▸ **DATASET EXTRACT**
· · · · ·

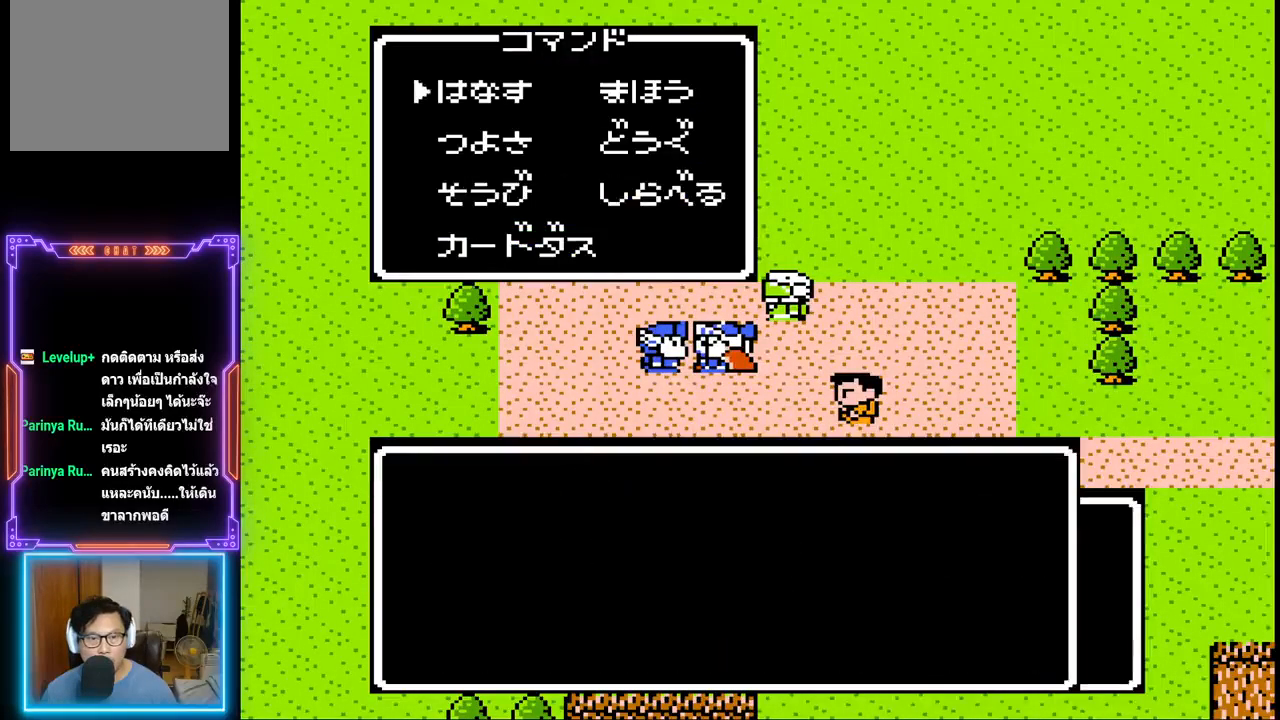
{"buttons": ["TRIANGLE"], "events": []}
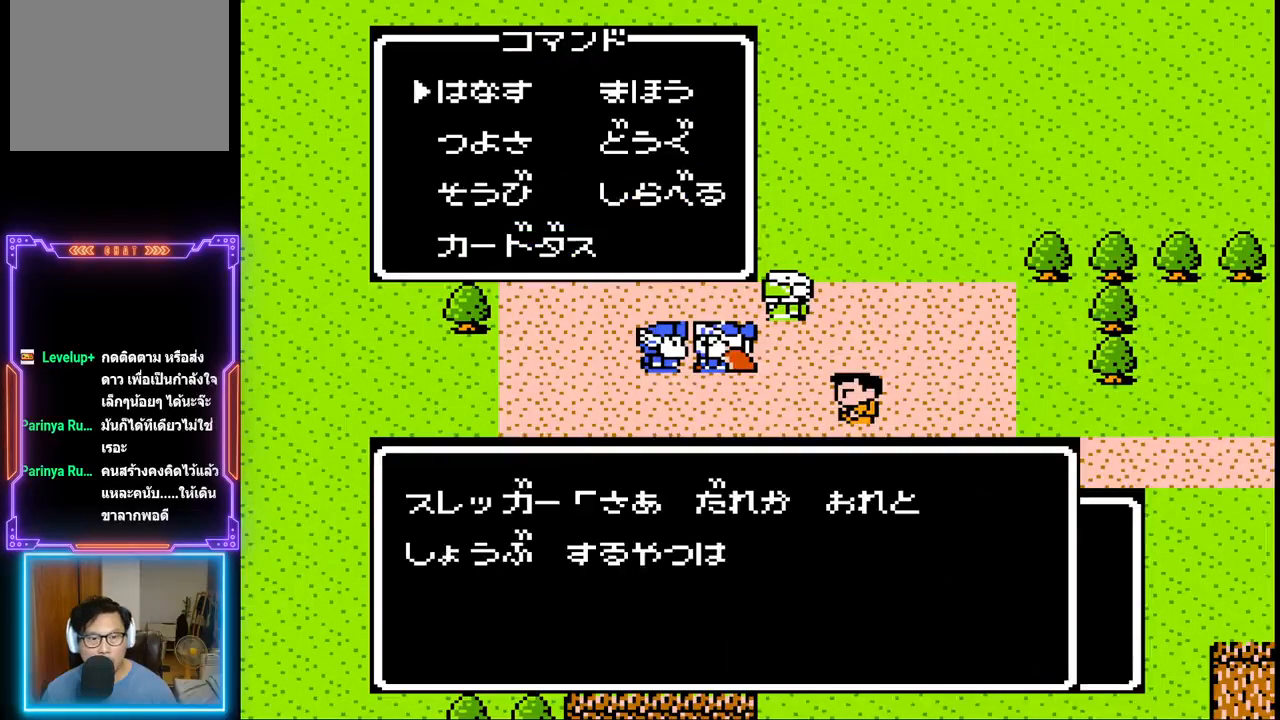
{"buttons": ["TRIANGLE"], "events": []}
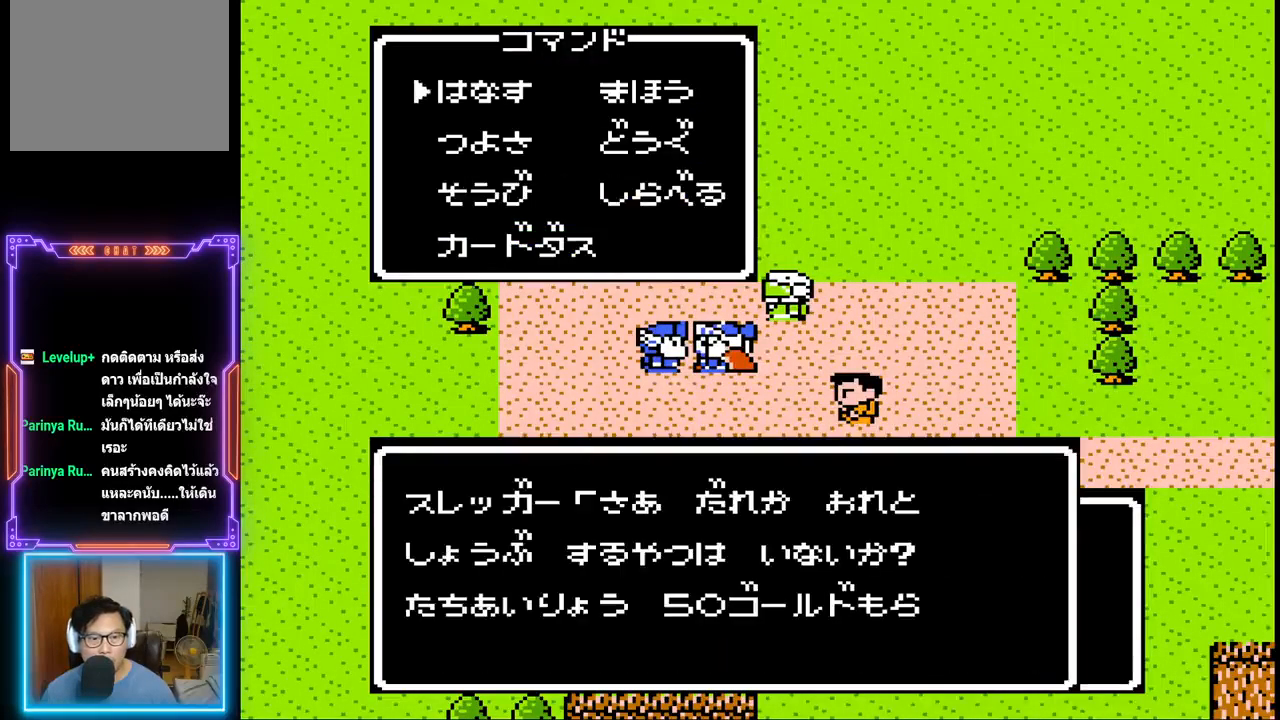
{"buttons": ["TRIANGLE"], "events": []}
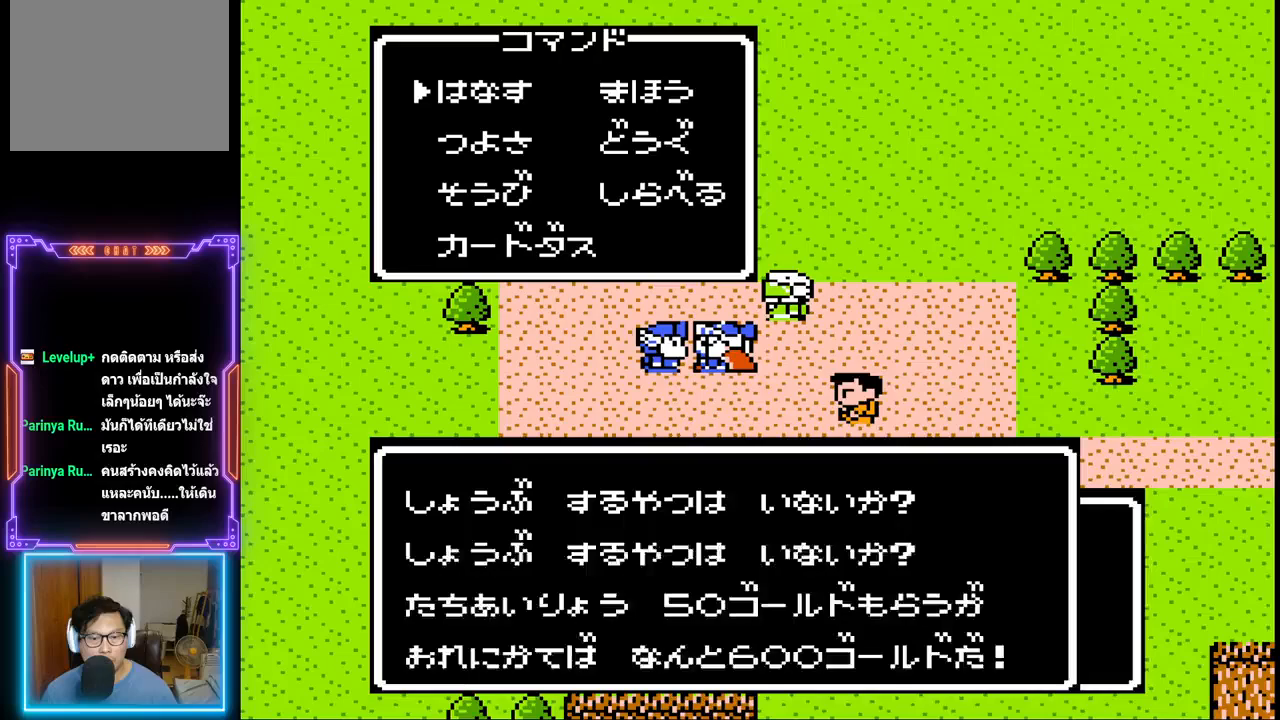
{"buttons": ["TRIANGLE"], "events": []}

· · · · ·

▸ **TASK PROMPT**
The copy must match the listing above exactly but contain no pictures.

▸ **WRITTEN SOLUTION**
{"buttons": ["TRIANGLE"], "events": []}
{"buttons": ["TRIANGLE"], "events": []}
{"buttons": ["TRIANGLE"], "events": []}
{"buttons": ["TRIANGLE"], "events": []}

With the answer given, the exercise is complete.